START Raw data

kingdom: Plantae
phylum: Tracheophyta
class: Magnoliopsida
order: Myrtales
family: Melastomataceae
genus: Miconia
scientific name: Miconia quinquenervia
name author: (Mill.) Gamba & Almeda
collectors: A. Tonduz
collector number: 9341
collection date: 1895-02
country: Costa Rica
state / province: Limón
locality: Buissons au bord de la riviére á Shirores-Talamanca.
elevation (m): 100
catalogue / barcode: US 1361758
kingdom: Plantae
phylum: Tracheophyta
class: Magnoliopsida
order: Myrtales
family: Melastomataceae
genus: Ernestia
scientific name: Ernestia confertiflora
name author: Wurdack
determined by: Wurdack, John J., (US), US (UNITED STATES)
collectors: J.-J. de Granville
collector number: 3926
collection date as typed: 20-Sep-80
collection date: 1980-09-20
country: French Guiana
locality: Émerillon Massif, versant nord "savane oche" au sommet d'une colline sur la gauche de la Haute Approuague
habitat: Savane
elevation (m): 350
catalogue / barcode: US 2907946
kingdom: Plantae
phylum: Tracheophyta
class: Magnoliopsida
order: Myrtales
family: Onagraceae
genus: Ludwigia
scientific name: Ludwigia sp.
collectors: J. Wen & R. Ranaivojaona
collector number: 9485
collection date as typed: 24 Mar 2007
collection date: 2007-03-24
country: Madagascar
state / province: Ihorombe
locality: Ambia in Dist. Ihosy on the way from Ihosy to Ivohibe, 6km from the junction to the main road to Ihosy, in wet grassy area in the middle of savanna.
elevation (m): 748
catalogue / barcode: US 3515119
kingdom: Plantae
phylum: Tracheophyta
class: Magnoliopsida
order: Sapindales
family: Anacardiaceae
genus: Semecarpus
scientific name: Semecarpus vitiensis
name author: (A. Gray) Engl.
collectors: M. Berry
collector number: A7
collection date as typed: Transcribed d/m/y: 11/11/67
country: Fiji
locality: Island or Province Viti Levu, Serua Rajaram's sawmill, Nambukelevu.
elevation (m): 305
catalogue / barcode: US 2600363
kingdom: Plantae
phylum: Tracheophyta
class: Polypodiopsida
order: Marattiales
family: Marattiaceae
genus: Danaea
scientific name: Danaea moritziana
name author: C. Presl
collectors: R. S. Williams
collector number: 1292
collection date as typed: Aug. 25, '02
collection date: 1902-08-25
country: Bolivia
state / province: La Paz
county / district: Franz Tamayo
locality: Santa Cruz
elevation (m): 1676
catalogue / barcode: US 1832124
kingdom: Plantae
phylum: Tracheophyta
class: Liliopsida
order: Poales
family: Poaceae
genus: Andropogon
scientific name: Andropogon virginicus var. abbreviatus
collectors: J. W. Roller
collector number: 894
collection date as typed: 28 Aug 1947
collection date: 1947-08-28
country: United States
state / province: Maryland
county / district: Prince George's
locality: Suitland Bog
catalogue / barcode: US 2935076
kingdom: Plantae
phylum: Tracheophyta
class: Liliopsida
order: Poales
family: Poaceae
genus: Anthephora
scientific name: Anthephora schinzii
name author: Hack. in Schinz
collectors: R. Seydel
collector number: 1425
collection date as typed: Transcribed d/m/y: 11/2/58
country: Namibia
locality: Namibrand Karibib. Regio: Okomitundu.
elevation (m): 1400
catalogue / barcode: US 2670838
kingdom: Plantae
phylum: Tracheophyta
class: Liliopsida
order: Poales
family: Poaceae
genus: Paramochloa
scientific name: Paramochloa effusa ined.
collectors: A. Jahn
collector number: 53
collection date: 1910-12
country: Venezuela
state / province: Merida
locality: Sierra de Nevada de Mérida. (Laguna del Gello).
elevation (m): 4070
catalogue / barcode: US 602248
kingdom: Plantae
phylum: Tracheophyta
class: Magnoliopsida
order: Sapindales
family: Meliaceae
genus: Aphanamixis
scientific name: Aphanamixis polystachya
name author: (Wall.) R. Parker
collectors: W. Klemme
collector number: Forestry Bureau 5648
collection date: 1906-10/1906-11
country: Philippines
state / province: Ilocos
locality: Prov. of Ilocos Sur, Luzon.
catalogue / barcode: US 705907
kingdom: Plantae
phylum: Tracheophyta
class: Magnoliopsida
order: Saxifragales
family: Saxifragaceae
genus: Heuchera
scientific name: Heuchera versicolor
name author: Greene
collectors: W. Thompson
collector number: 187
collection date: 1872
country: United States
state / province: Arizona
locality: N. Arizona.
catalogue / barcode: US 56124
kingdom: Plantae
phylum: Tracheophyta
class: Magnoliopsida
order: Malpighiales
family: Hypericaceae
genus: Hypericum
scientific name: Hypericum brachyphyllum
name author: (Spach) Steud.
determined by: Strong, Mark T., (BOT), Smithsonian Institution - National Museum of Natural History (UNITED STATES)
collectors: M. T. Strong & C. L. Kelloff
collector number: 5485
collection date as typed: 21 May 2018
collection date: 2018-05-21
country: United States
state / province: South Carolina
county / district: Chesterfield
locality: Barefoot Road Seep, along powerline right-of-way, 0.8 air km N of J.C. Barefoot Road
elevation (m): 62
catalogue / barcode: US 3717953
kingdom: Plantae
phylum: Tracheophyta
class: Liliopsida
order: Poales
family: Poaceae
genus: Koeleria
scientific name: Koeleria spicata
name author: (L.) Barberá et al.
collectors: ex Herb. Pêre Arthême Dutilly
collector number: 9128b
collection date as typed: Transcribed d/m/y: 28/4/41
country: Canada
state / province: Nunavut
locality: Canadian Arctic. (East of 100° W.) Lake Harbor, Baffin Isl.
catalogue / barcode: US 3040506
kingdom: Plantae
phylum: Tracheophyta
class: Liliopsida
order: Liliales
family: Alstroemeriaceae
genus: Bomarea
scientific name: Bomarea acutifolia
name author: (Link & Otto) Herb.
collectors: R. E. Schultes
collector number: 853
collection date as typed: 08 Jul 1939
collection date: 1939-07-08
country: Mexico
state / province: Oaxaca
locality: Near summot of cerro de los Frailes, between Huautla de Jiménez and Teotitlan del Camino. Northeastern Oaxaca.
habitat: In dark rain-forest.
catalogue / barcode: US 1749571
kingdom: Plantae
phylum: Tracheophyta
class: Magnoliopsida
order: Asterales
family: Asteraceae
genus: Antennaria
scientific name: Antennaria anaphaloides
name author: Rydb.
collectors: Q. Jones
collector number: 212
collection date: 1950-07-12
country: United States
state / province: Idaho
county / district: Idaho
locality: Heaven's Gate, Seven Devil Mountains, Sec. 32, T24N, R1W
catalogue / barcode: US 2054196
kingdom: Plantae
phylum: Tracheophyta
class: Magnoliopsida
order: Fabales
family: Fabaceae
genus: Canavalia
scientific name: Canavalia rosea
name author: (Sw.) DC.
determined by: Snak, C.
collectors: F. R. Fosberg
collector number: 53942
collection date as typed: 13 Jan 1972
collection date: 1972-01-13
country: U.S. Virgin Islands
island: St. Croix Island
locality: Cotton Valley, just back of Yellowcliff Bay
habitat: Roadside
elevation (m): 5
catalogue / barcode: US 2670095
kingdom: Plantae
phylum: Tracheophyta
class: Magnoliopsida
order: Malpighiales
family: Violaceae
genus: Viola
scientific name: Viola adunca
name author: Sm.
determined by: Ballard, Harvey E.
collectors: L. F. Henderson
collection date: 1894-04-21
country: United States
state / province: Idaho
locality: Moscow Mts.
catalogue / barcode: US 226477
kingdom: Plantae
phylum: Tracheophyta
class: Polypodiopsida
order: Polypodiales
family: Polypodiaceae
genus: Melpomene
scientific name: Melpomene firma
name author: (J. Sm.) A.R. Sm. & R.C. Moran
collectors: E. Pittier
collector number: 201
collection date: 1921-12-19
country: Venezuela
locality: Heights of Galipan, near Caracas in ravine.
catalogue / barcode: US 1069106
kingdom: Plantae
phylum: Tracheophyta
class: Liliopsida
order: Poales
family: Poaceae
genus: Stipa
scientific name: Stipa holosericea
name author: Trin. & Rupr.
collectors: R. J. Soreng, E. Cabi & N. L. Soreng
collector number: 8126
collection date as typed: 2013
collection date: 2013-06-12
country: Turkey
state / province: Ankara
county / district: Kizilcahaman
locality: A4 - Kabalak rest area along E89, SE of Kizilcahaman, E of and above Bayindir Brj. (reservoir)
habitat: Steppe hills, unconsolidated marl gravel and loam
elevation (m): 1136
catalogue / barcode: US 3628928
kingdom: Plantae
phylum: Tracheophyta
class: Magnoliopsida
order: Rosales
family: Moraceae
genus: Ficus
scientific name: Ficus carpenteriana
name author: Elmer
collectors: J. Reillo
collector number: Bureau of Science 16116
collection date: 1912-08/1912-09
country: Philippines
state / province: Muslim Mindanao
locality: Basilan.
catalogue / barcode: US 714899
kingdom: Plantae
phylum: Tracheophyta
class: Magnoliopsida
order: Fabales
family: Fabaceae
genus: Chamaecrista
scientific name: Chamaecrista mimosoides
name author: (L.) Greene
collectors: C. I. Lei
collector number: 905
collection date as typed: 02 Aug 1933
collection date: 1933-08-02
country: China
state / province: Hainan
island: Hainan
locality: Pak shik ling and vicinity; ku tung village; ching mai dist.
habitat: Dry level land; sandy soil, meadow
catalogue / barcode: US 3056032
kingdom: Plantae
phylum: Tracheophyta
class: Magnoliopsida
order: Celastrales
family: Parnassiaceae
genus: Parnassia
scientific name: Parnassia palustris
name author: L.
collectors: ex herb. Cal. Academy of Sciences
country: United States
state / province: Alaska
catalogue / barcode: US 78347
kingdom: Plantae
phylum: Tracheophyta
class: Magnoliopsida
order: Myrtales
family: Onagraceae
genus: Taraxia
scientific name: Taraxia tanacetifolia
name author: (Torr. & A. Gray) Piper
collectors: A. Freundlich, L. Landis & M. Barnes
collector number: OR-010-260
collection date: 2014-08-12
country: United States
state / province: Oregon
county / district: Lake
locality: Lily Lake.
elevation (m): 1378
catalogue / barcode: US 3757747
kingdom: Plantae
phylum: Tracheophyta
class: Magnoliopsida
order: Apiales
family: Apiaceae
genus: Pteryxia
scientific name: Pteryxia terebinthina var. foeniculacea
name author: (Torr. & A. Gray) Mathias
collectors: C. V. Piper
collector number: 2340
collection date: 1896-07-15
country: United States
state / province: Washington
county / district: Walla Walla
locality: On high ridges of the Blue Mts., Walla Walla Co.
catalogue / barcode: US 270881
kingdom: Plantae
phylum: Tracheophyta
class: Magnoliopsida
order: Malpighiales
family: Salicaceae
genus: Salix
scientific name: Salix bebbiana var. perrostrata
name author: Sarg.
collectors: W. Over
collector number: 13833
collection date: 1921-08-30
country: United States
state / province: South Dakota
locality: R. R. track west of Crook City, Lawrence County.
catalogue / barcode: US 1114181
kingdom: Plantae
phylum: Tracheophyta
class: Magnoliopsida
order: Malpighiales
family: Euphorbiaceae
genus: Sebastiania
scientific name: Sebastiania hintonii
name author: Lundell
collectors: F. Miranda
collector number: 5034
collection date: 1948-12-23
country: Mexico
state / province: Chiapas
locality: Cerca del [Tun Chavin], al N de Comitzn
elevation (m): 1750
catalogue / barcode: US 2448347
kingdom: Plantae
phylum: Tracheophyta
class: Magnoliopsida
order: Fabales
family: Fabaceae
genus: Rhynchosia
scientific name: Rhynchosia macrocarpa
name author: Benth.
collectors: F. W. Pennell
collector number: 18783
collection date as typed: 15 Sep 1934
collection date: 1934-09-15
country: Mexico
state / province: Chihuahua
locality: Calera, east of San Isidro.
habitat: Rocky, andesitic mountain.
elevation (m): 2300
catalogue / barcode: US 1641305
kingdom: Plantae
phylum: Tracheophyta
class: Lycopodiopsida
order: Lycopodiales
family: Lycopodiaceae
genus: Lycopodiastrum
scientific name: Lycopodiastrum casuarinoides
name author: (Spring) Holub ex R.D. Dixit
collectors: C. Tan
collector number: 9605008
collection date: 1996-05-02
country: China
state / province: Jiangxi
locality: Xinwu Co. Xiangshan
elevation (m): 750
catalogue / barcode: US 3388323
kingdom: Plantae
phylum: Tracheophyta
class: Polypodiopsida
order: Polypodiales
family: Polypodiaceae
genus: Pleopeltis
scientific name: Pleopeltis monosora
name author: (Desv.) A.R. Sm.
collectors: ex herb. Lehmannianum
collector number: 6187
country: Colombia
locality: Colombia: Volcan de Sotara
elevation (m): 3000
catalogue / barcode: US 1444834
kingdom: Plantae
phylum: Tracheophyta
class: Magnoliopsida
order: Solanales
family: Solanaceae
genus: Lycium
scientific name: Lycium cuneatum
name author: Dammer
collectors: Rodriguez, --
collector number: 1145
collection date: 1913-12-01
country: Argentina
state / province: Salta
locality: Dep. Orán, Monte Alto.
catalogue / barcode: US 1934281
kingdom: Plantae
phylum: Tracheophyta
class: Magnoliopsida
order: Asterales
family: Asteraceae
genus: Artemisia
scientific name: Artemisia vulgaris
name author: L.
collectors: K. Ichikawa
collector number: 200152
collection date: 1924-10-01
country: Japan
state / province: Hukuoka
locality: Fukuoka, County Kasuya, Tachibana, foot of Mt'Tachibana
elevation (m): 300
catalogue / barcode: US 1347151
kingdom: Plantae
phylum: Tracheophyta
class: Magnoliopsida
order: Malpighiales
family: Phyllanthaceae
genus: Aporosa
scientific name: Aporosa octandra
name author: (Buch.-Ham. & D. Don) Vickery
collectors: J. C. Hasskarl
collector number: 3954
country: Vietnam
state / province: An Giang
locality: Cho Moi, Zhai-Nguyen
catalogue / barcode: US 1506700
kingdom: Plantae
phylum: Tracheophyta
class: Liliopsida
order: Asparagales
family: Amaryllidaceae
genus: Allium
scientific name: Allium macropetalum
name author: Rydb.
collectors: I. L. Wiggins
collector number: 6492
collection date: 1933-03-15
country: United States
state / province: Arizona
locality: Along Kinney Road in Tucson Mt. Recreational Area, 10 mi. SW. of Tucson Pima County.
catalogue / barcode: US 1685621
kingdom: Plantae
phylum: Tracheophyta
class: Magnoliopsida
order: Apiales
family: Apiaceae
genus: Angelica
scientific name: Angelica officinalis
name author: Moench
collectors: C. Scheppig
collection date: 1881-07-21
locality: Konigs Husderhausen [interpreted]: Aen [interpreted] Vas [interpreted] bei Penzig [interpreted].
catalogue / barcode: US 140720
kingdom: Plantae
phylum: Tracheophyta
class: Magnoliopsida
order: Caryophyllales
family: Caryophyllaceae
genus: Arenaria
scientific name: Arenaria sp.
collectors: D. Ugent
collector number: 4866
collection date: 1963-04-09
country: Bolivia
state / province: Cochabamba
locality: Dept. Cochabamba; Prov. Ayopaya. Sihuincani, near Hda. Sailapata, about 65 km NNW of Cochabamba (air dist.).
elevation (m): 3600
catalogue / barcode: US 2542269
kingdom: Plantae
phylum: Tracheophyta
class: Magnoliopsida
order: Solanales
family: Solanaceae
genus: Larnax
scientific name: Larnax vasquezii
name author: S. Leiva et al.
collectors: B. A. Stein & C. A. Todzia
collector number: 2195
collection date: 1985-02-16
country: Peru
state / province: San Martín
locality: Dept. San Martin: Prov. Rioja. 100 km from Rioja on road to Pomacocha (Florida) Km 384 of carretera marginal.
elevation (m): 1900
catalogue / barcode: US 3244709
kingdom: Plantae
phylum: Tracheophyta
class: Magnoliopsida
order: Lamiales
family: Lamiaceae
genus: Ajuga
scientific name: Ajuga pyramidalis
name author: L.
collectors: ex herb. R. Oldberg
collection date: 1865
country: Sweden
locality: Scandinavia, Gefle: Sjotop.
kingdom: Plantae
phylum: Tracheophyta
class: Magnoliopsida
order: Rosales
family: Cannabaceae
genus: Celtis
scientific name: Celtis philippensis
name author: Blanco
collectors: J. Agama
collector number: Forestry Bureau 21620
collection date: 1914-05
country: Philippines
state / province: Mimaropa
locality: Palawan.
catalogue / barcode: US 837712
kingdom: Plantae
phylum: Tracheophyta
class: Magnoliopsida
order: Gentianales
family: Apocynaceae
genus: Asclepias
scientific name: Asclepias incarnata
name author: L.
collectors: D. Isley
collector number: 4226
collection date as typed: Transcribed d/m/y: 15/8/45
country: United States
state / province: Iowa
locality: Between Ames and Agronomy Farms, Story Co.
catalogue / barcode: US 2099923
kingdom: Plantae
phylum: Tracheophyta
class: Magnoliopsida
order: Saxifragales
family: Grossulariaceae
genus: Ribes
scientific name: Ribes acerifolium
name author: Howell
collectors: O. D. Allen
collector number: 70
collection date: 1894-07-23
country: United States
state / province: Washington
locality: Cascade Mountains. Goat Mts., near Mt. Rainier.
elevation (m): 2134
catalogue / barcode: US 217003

END Raw data

• _Brief_
Rewrite the stretch of the records from the line containing "locality: Buissons au" through the line containing "scientific name: Ludwigia sp.", putting "altitude (m)" wherever "elevation (m)" appears and keeping everything else the same.

• _Answer in full_
locality: Buissons au bord de la riviére á Shirores-Talamanca.
altitude (m): 100
catalogue / barcode: US 1361758
kingdom: Plantae
phylum: Tracheophyta
class: Magnoliopsida
order: Myrtales
family: Melastomataceae
genus: Ernestia
scientific name: Ernestia confertiflora
name author: Wurdack
determined by: Wurdack, John J., (US), US (UNITED STATES)
collectors: J.-J. de Granville
collector number: 3926
collection date as typed: 20-Sep-80
collection date: 1980-09-20
country: French Guiana
locality: Émerillon Massif, versant nord "savane oche" au sommet d'une colline sur la gauche de la Haute Approuague
habitat: Savane
altitude (m): 350
catalogue / barcode: US 2907946
kingdom: Plantae
phylum: Tracheophyta
class: Magnoliopsida
order: Myrtales
family: Onagraceae
genus: Ludwigia
scientific name: Ludwigia sp.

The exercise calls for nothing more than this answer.